Stay OUT If... She's just expressing her own likes and dislikes. Preschoolers are usually happy with anyone we pair them up with, but school-age kids have stronger feelings. And as much as we'd love our kids to enjoy the company of certain acquaintances -- like our friends' offspring -- they're entitled to choose whom they pal around with. If your kid is mouthing "No way" when you're on the phone with another parent, you need to respect that. She might know something you don't. Maybe a former friend has gotten involved in a nasty clique, or that kid from preschool has turned into a bus bully. Susan Tohn of Sudbury, MA, tortured her 9-year-old daughter, Lainie, by scheduling frequent activities with a particular classmate in spite of her daughter's protests. "Turns out, the other kid was impossible -- really bossy," Tohn sheepishly admits. "It was nearly a year before I realized she was right."

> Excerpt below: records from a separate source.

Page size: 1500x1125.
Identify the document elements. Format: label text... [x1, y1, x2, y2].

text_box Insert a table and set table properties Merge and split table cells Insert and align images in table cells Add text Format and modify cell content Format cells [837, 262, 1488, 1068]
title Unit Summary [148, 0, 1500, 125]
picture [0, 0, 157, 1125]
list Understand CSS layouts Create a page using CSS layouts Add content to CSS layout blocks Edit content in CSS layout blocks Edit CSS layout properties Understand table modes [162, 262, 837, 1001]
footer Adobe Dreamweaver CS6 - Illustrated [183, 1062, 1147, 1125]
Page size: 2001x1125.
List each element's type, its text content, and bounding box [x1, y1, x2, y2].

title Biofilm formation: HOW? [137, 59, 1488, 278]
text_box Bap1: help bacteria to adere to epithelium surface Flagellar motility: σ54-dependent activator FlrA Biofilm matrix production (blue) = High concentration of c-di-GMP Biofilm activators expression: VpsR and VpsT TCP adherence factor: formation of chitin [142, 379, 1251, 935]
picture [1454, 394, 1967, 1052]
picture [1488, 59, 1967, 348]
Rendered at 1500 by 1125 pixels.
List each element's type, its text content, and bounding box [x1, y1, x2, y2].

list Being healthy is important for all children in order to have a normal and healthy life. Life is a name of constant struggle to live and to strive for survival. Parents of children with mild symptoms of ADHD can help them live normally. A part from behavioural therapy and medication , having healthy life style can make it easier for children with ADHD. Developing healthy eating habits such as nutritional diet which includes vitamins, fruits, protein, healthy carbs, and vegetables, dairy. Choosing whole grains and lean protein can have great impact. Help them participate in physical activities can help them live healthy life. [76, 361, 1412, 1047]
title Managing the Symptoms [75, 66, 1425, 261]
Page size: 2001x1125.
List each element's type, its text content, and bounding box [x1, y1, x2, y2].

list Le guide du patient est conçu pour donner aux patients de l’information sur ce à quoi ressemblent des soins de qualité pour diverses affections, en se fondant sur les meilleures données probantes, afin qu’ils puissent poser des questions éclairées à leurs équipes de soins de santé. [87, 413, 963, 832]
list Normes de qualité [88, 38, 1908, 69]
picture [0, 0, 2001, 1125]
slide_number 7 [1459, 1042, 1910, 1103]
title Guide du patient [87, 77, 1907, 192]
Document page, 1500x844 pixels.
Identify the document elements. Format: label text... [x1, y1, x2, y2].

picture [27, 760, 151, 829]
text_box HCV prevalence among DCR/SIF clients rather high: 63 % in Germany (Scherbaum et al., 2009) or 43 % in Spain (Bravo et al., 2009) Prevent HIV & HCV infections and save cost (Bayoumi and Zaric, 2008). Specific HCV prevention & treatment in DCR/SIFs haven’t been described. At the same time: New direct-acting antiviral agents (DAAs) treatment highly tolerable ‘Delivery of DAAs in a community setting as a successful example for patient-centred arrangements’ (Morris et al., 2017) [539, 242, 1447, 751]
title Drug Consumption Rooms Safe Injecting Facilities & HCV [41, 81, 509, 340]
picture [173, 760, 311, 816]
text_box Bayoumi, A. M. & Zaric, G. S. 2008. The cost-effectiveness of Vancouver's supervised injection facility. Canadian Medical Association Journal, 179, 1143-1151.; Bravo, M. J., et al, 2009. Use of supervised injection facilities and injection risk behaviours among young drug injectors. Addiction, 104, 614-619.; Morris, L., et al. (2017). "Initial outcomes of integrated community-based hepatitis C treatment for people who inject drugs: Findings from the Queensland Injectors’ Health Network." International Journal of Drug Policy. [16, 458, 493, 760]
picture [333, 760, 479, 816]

Butt In If... She's being rude or outright mean. Disliking someone isn't a license to hurt their feelings. "My three school-age kids' friendships have evolved from year to year, but we set a 'no blow-offs allowed' rule. When they run into kids they no longer hang out with, they still have to say 'hi' and be friendly toward them," notes Stephanie Mullen of Blauvelt, NY.
Problem: The New Class List Arrives, and Your Child Has a Teacher She Doesn't Like.
Stay OUT If... She's bummed about getting the "unpopular" teacher. "Alex was really disappointed with her fourth-grade teacher," says Nancy Moreland of Chattanooga. "It wasn't the teacher she wanted, and none of her friends were in her class." Moreland felt for her daughter, and worried a bit since she'd gotten some bad vibes about the teacher via the rumor mill. But she wasn't ready to bail Alex out.
In fact, the rumor mill alone -- though a potent force -- should be suspect. "Strict," for example, doesn't mean "unfair." And different kids respond to different teaching styles. Besides, it's always worth it to give your kid a shot at adapting, a skill that will serve her well later on if she has a difficult boss. It seemed like a good idea at the time to switch my daughter Melissa from a fifth-grade class with a purported disciplinarian she'd heard scary things about to a warmer, fuzzier teacher. But in retrospect, I've always wondered if I really saved her from misery or just gave her an easy out. Alex's mom, on the other hand, had her daughter hang in there. The teacher was indeed as tough as reported, but also very supportive, and it turned out to be one of Alex's best school years yet.
Butt In If... Negative student-teacher chemistry significantly affects your child's attitude toward school. "My son had a horrible teacher early on," recalls one mom, who asked to remain anonymous. The teacher was ready to retire, didn't want to be there, and made the class miserable, calling the kids names like "stupid," she says. "He'd come home crying and didn't want to go to school. I went to talk to the teacher and the principal several times." Now, however, she wishes she'd pulled him out.
Though teaching a child to adapt is important, daily stress -- especially in the early school years -- can set your kid back for a long time to come. If switching to a new classroom isn't an option, keep your complaints on the record via ongoing communication with the principal to minimize any unfair characterizations by the teacher in your child's school record. Another mom I know signed up to be the class parent when her child got a teacher she had heard negative comments about. This way, she was able to build a relationship with the teacher and keep tabs firsthand on what was going on in the classroom.
Much as I know the mitts-off approach is the right one, I still have to sit on my hands sometimes to keep them from going into fix-it mode. Who knows? Maybe someday my kids will be solving problems for me.
Lisa Oppenheimer is a mother of two daughters in Medway, MA.